7. The Department of Labour (‘the Department’) advises that the purpose of cl 6 is to allow employers to reasonably control access to the workplace. Employers have a duty and interest in controlling and being aware of who is in the workplace for reasons of health and safety, commercial sensitivity and security. We consider this purpose to be sufficiently important to justify any limit on the right to freedom of association that might arise from cl 6.

8. It is clear that there is a rational connection between requiring consent for union access to the workplace and employers controlling access to their workplaces.

9. We consider that, if engaged, the right to freedom of association is limited no more than is reasonably necessary to achieve the objective of cl 6. We note that there are provisions in the Bill and the Act to ensure union access to a workplace. An

employer cannot unreasonably refuse consent to union access. If an employer does not respond within the specified time frame, consent is deemed to have been given. Any refusal must be in writing and can be the subject of mediation and/or brought to the attention of the Employment Relations Authority and/or the Employment Court under the Act. The Bill also provides an exemption from cl 6 where there are health and safety concerns. The Department advises that in the main, union

representatives currently seek consent before entering the workplace and employers give consent. The Department further advises that the Bill’s intention is not to unreasonably limit access of workers to their union representatives, nor to unreasonably intrude into union business.

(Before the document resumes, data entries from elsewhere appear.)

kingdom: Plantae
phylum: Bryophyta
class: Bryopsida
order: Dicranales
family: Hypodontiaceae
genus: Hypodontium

10. We consider that the transitory limit to the freedom of association (if any) is proportional to the objective to allow employers to reasonably control access to the workplace.

Conclusion

11. We have concluded that the Bill appears to be consistent with the rights and freedoms affirmed in the Bill of Rights Act. This advice has been prepared by the Public Law Group and the Office of Legal Counsel.

Jeff Orr

Chief Legal Counsel

Office of Legal Counsel

Footnotes:

1. Butler, Andrew and Petra The New Zealand Bill of Rights Act: A Commentary

(Wellington: 2005) para 15.7.2.

2. New Zealand Fire Service Commission v Ivamy [1996] 2 NZLR 578, 597 (CA).

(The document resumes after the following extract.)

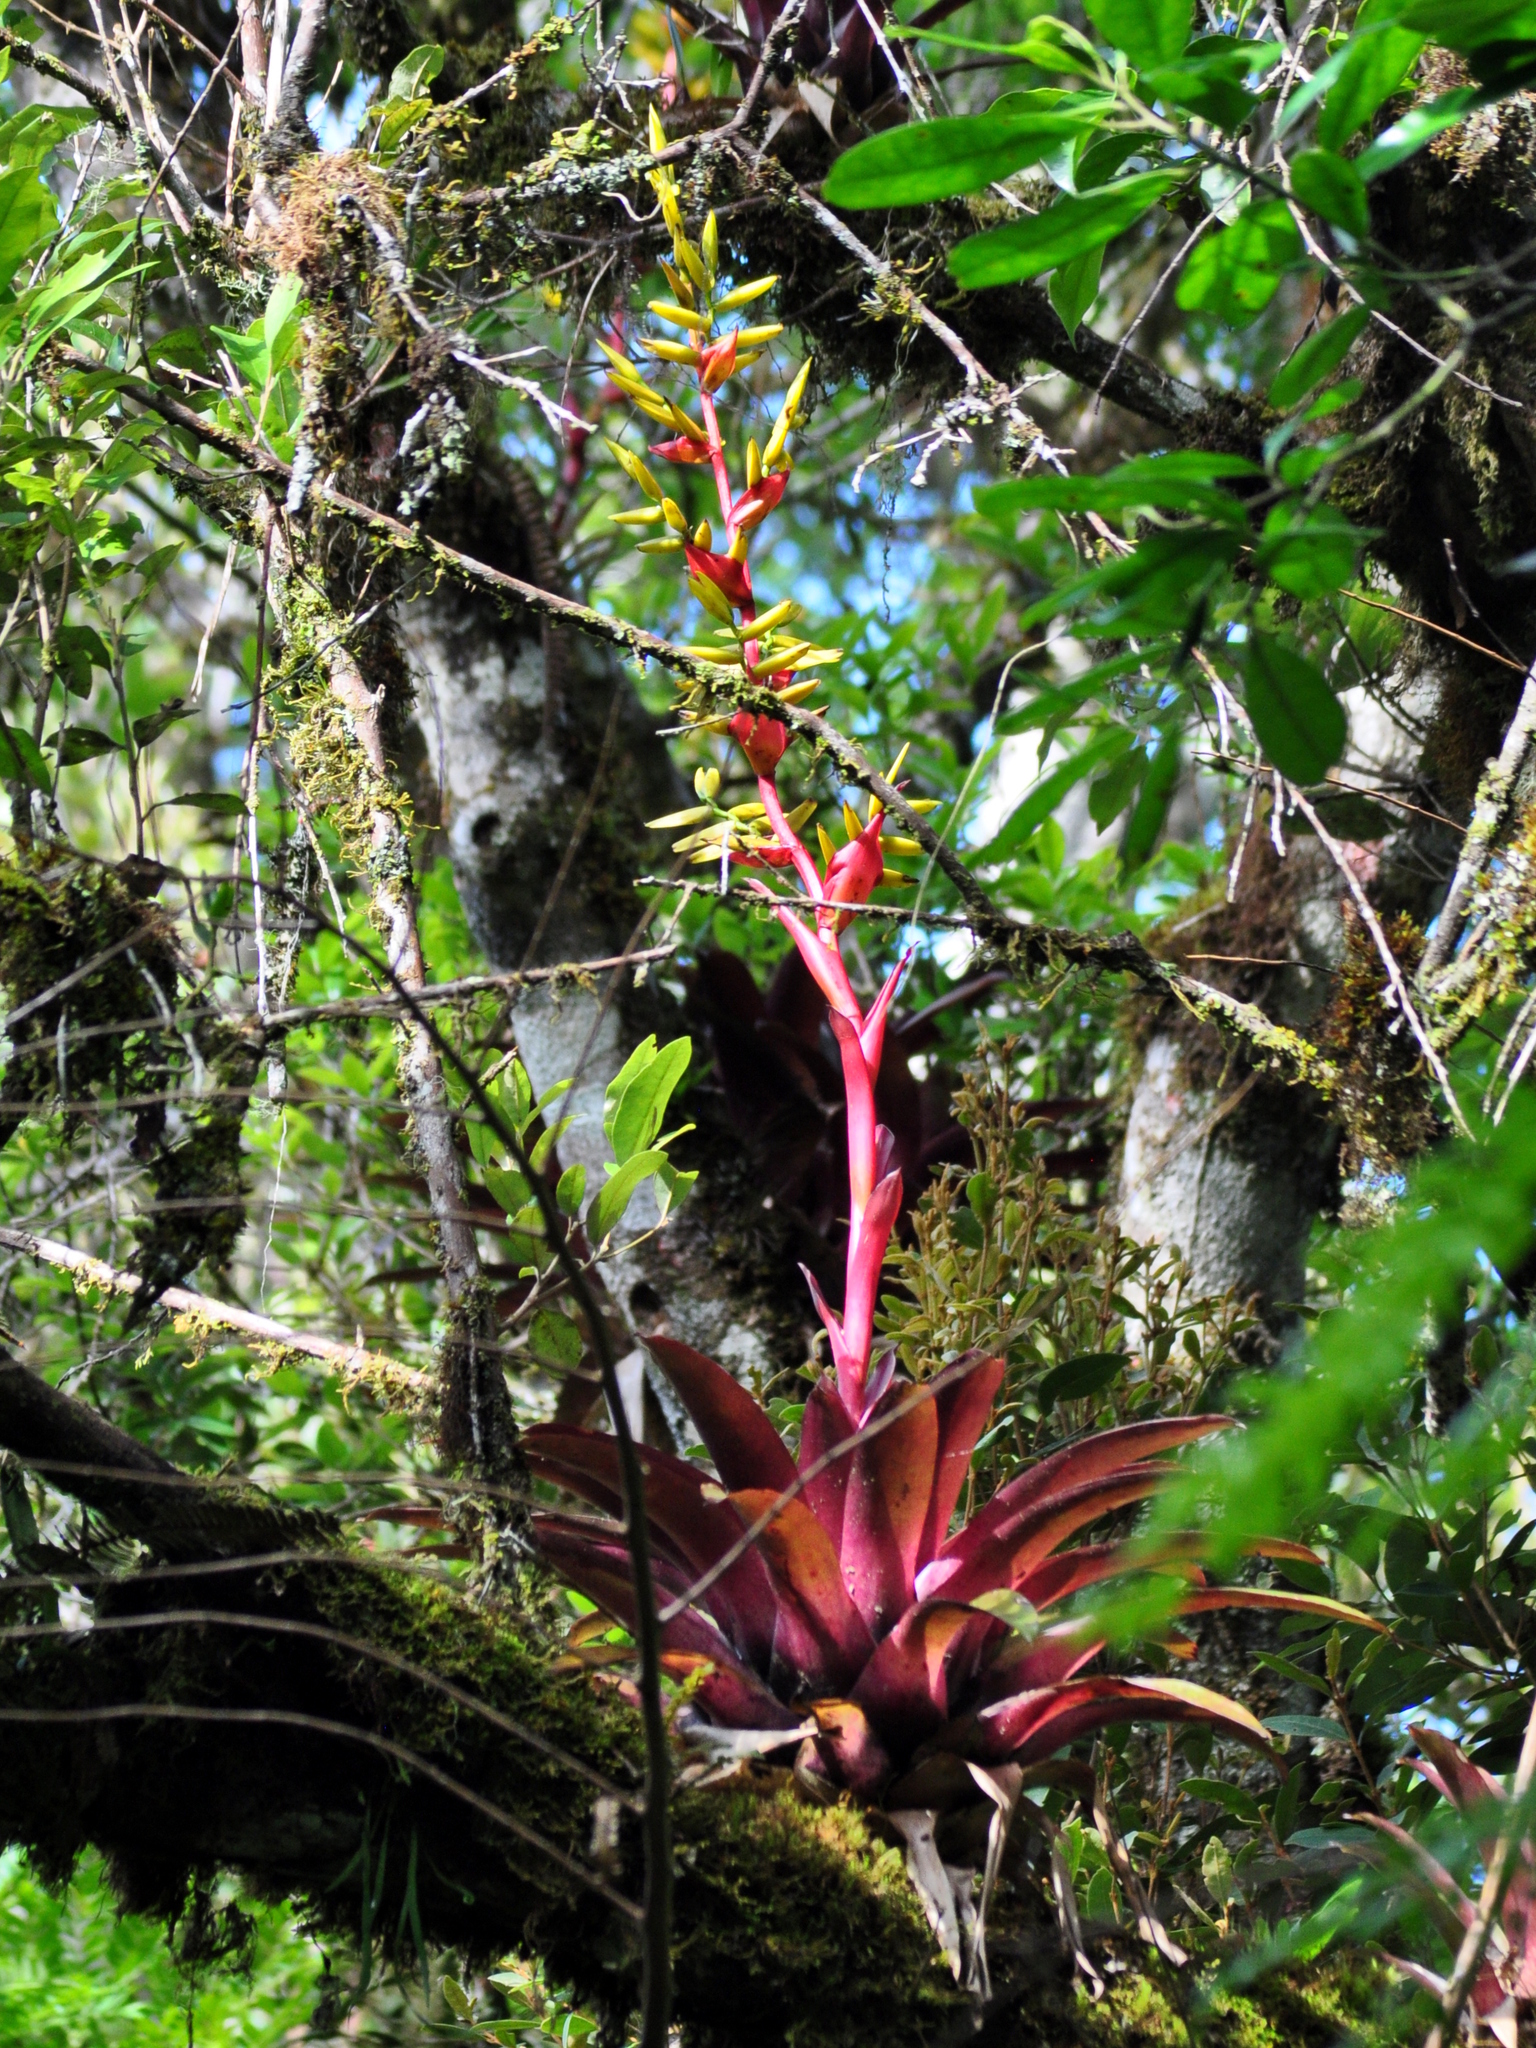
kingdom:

In addition to the general disclaimer for all documents on this website, please note the following: This advice was prepared to assist the Attorney-General to determine whether a report should be made to Parliament under s 7 of the New Zealand Bill of Rights Act 1990 in relation to the Employment Relations Amendment Bill. It should not be used or acted upon for any other purpose. The advice does no more than assess whether the Bill complies with the minimum guarantees contained in the New Zealand Bill of Rights Act. The release of this advice should not be taken to indicate that the Attorney-General agrees with all aspects of it, nor does its release constitute a general waiver of legal professional privilege in respect

of this or any other matter. Whilst care has been taken to ensure that this document is an

accurate reproduction of the advice provided to the Attorney-General, neither the Ministry of Justice nor the Crown Law Office accepts any liability for any errors or omissions.